Performance Issue – Writing Large Dataset to ADLS from Oracle via JDBC

Raj_DB
Contributor

Hi there, 

I am currently working on a notebook where I pull data from an Oracle database using an Oracle SQL script with a JDBC connection. Due to the large dataset size and joins in my query, I’ve implemented the /*+ parallel(n) */ hint, which works efficiently—returning results in seconds for one month of data and a few minutes for two years of data, which is fine.

However, when writing the entire result set (~980M records) to my ADLS (Azure Data Lake Storage) path, the process is taking excessively long (over 4 hours without completion). I’ve tried multiple optimization methods but haven’t seen any improvement.
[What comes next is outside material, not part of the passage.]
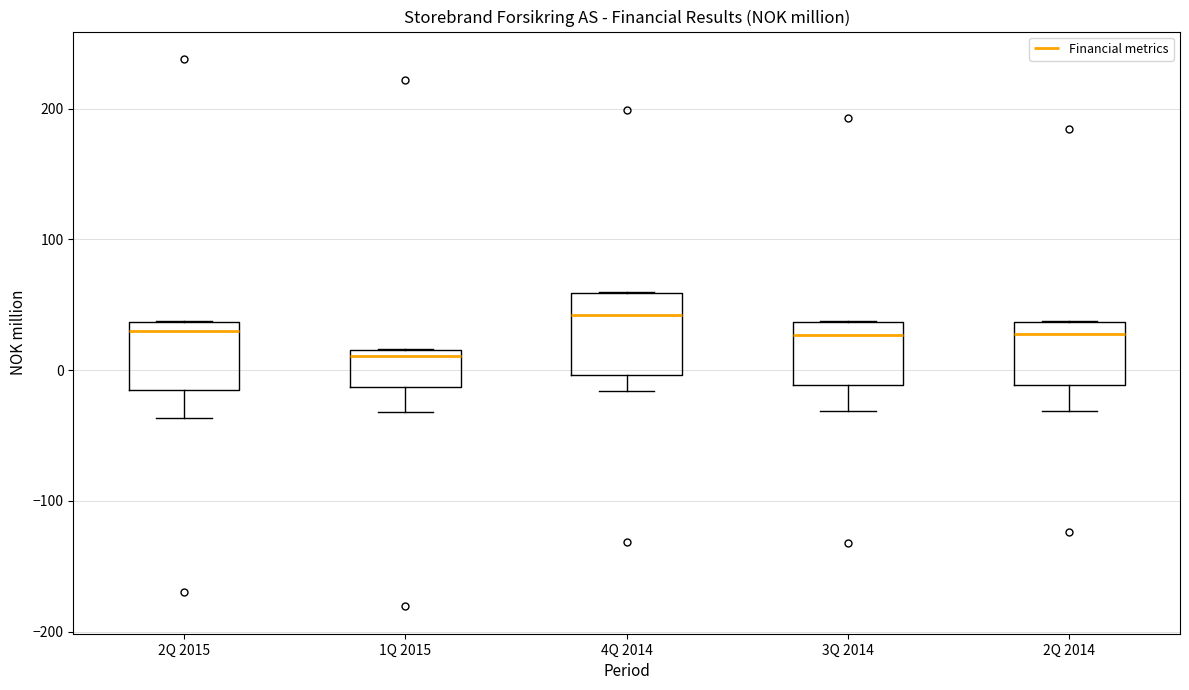

Where does the lower whisker of the box for 3Q 2014 end on the y-axis? The values are not printed on the chart, so give them approximately, as read against the axis.

-30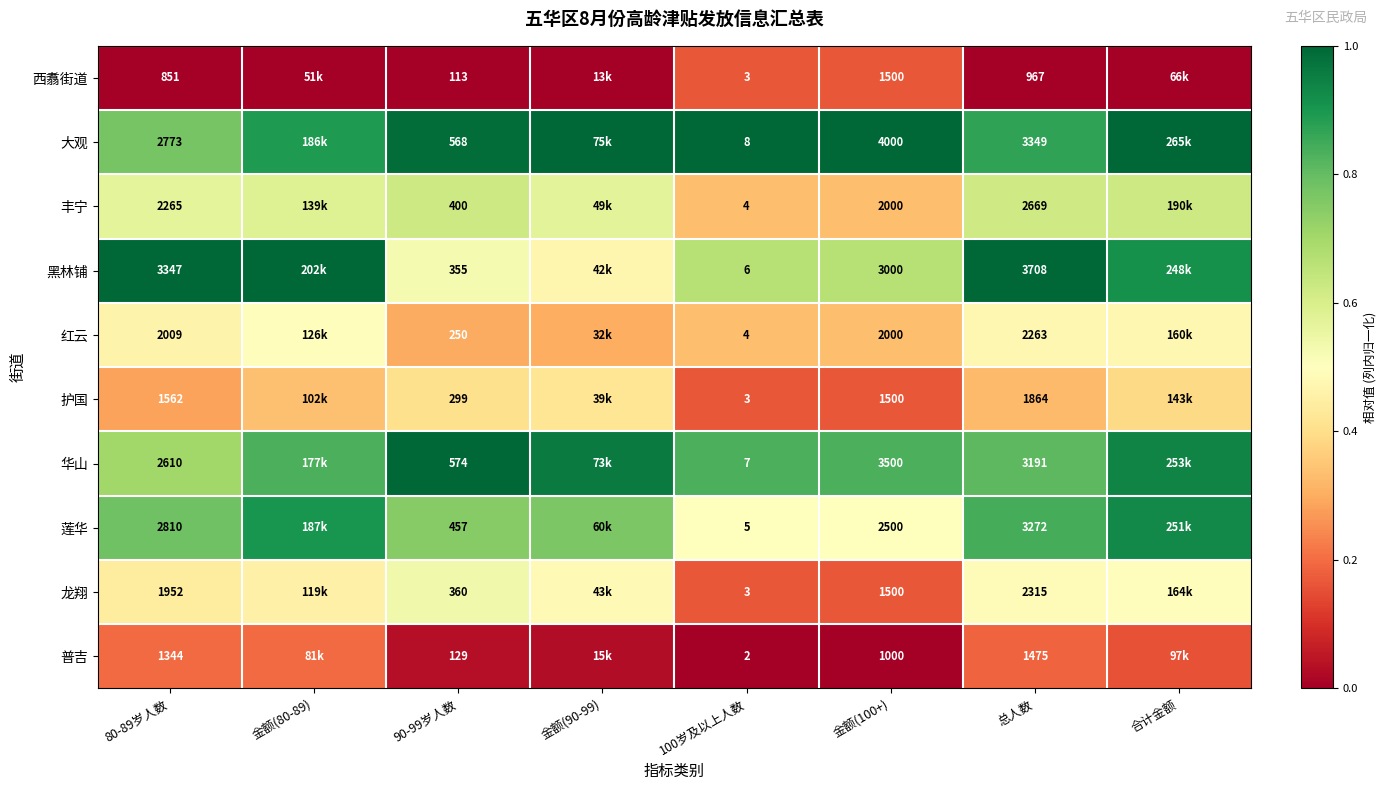

What is the approximate value of 大观 at 金额(100+)?

1.0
I would deeply appreciate any insights or solutions.

I have tried for one month and it is taking around 10-15 min.

My cluster configuration:

Databricks runtime: 16.4 LTS

Worker Type: Standard_D32ds_v5 ( 128 Gb memory, 32 core)

Enable autoscaling: min(1) and max(8) 

Driver Type: Standard_d16ds_v5 ( 64 Gb memory and 16 cores)

Example Code:

oracle_query = """( SELECT /*+ parallel(100) */ DISTINCT

                  t1.column1......t2.colum28

FROM schema.table1 t1

LEFT JOIN( SELECT  *+ parallel(50) */  key_col, date_col, column

                    FROM schema.table2 

                    WHERE date_col >= to_date( '2024-01-01', 'yyyy-MM-dd')

                   ) t2

ON t1.key_col = t2.key_col AND t1.date_col = t2.date_col

WHERE  t1.date_col >= to_date( '2024-01-01', 'yyyy-MM-dd')

)"""

JDBC connection:

df = spark.read \
    .format("jdbc") \
    .option("url", jdbc_url) \
    .option("dbtable", oracle_query) \
    .option("user", jdbc_username) \
    .option("password", jdbc_password) \
    .option("driver", driver_class) \
    .option( fetchsize = "10000000")
    .load()

Some transformation:

final_df = df.withcolumn("Year", year("date_col")\
              .withcolumn("month", month("date_col")\
              .withcolumn("Action_timestp", from_utc_timestamp(current_timestamp(),'America'))

Saving final dataframe to ADLS:

final_df.repartition(100,'year','month').write.option("maxrecordsPerFile",1000000).mode('Overwrite').format('parquet').option('compression','snappy').save(destination_path)

 

Thanks